Work to do:
Rewrite the records starting at the line that contains "order: Auriculariales" and ending with the last line, replacing "common name" with "vernacular name" and leaving everything else as it is.

[Excerpt from a dataset]
• • • •

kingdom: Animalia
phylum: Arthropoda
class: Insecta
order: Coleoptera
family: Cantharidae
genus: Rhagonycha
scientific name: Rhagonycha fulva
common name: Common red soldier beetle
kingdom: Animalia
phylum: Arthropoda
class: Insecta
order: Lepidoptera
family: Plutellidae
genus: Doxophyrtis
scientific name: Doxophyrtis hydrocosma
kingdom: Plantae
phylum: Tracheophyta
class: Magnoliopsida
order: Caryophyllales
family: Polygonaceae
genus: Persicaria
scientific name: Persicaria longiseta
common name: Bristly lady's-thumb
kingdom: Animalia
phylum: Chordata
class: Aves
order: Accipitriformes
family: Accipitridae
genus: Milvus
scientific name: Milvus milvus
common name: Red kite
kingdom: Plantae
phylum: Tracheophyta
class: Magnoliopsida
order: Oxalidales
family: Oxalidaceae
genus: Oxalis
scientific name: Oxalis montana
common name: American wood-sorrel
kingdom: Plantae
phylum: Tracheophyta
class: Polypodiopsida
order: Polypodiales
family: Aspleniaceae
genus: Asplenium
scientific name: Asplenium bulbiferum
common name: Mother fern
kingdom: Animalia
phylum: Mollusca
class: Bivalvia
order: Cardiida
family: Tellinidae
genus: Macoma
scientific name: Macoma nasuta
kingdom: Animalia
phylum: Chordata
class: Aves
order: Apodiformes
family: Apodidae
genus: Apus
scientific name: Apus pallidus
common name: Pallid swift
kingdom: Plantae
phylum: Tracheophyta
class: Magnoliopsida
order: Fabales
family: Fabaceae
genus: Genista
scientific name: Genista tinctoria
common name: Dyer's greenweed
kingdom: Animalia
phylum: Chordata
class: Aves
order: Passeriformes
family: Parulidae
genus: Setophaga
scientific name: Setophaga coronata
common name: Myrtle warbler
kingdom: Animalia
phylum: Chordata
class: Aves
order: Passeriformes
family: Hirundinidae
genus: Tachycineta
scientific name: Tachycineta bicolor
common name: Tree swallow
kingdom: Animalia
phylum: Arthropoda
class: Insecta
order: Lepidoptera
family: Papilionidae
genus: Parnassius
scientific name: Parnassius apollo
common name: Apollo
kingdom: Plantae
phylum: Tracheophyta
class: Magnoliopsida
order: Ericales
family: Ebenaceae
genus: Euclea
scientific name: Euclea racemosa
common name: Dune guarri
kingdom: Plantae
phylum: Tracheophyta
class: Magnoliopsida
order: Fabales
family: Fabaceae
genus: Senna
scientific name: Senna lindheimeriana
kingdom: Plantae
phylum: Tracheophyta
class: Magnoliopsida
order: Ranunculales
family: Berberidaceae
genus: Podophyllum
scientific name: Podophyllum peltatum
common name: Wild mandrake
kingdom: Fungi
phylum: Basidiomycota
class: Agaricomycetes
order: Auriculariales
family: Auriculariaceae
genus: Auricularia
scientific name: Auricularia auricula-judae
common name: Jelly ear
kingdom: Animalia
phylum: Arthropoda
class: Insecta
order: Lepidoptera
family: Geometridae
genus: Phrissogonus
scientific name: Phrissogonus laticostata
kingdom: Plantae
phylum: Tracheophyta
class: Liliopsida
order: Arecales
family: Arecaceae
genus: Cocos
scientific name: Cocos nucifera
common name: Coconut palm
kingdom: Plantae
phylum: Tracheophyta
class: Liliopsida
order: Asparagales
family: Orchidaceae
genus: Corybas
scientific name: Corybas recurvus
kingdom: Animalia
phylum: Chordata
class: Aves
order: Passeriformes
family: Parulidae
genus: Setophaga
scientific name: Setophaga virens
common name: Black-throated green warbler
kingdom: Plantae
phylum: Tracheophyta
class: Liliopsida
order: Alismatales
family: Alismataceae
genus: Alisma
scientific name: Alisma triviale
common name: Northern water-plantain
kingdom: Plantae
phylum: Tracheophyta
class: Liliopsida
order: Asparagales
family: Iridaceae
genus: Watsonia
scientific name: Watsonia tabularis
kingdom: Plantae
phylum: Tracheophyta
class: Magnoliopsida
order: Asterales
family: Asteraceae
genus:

• • • •

Output of the exercise:
order: Auriculariales
family: Auriculariaceae
genus: Auricularia
scientific name: Auricularia auricula-judae
vernacular name: Jelly ear
kingdom: Animalia
phylum: Arthropoda
class: Insecta
order: Lepidoptera
family: Geometridae
genus: Phrissogonus
scientific name: Phrissogonus laticostata
kingdom: Plantae
phylum: Tracheophyta
class: Liliopsida
order: Arecales
family: Arecaceae
genus: Cocos
scientific name: Cocos nucifera
vernacular name: Coconut palm
kingdom: Plantae
phylum: Tracheophyta
class: Liliopsida
order: Asparagales
family: Orchidaceae
genus: Corybas
scientific name: Corybas recurvus
kingdom: Animalia
phylum: Chordata
class: Aves
order: Passeriformes
family: Parulidae
genus: Setophaga
scientific name: Setophaga virens
vernacular name: Black-throated green warbler
kingdom: Plantae
phylum: Tracheophyta
class: Liliopsida
order: Alismatales
family: Alismataceae
genus: Alisma
scientific name: Alisma triviale
vernacular name: Northern water-plantain
kingdom: Plantae
phylum: Tracheophyta
class: Liliopsida
order: Asparagales
family: Iridaceae
genus: Watsonia
scientific name: Watsonia tabularis
kingdom: Plantae
phylum: Tracheophyta
class: Magnoliopsida
order: Asterales
family: Asteraceae
genus:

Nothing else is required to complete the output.